Just for your fun and horror
Fri, 16 Feb 2001 16:46:53 +0000
> `return' in Haskell vs `return' in C,...
Unless you're one of Asimov's technicians of eternity, it is a bit
difficult to change the history of programming languages, and assuming
that the students pay for the opportunity to learn, you can't really
fire them either.. but I agree with Mathias' suggestion to go from the
specific to the general.
Before anyone complains that abstract and generalised concepts are so
much more important and powerful that specific and simplified instances
- if you believe this, you will also agree that giving students a
chance to learn the general process of abstraction for themselves is more
important and empowering than teaching them some specific abstractions.
(I'm not sure whether it is even possible to reach all students in
a course, but I will certainly not recommend to give up trying;-)

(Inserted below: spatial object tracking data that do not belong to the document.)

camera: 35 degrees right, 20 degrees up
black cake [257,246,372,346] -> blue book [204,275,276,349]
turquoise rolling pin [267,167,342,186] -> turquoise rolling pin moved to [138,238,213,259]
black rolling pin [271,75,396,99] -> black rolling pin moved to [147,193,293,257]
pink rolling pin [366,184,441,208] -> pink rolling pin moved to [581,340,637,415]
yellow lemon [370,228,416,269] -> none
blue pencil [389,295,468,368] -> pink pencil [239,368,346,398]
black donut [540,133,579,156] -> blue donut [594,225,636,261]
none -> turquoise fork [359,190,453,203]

One way to look at the problem is that some of your students have
concrete experience with `return' in different contexts, and that
Haskell tries to make different things look similar here. You say
"we worked with monads for several weeks" but, you being yourself,
this was probably at a fairly abstract and general level, right?
My suggestion is to give your students some concrete experience to
counter the one they bring into your course, by introducing the
abstract monads via an intermediate step of concrete representations.

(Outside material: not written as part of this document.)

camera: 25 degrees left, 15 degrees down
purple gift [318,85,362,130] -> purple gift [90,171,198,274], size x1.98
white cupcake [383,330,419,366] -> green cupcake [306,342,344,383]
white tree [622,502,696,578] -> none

As you're teaching programming language implementation anyway, why not
have an algebraic datatype with return and bind *constructors*,
together with some explicit *interpreters* (plural) for the language of
structures built from those constructors (even as student exercises)?

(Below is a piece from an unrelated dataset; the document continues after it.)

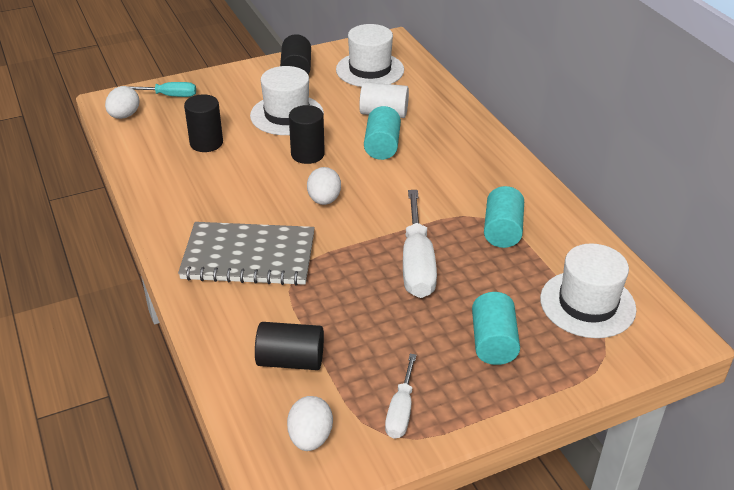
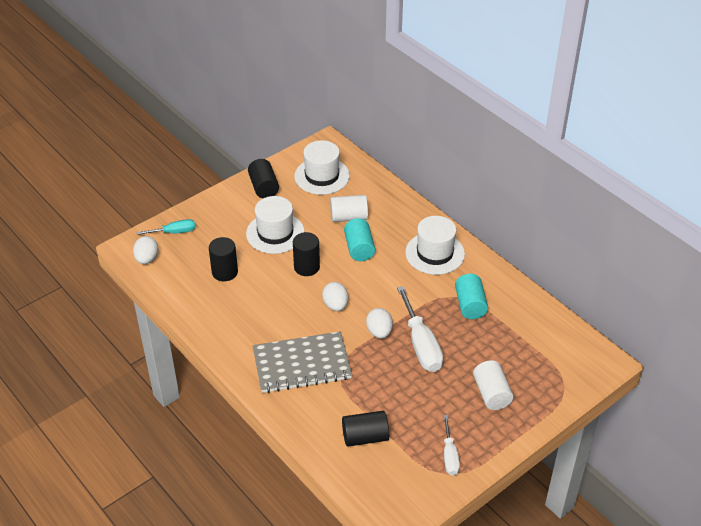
camera: 15 degrees left, 5 degrees up
white egg [287,396,333,451] -> white egg moved to [366,308,393,338]
turquoise cylinder [472,292,520,365] -> white cylinder [473,360,514,410]
white hat [540,244,636,338] -> white hat moved to [405,216,465,275]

Perhaps we can gain a better understanding of the student perspective
if we compare the situation with lists or other data structures: do we
start teaching their folds and the fold-representation of data
structures right away, or do we start with concrete intermediate
structures, and move on to folds and deforestation later?
Of course, with a concrete representation of monads, it is difficult to
hold up the law, so after this intermediate step (in which students get
their hands on `return' et.al., and in which interpreters can interpret
`return a' in any way they please), one can move on to an abstract data
type of monads. After all, that's what abstract data types are there for.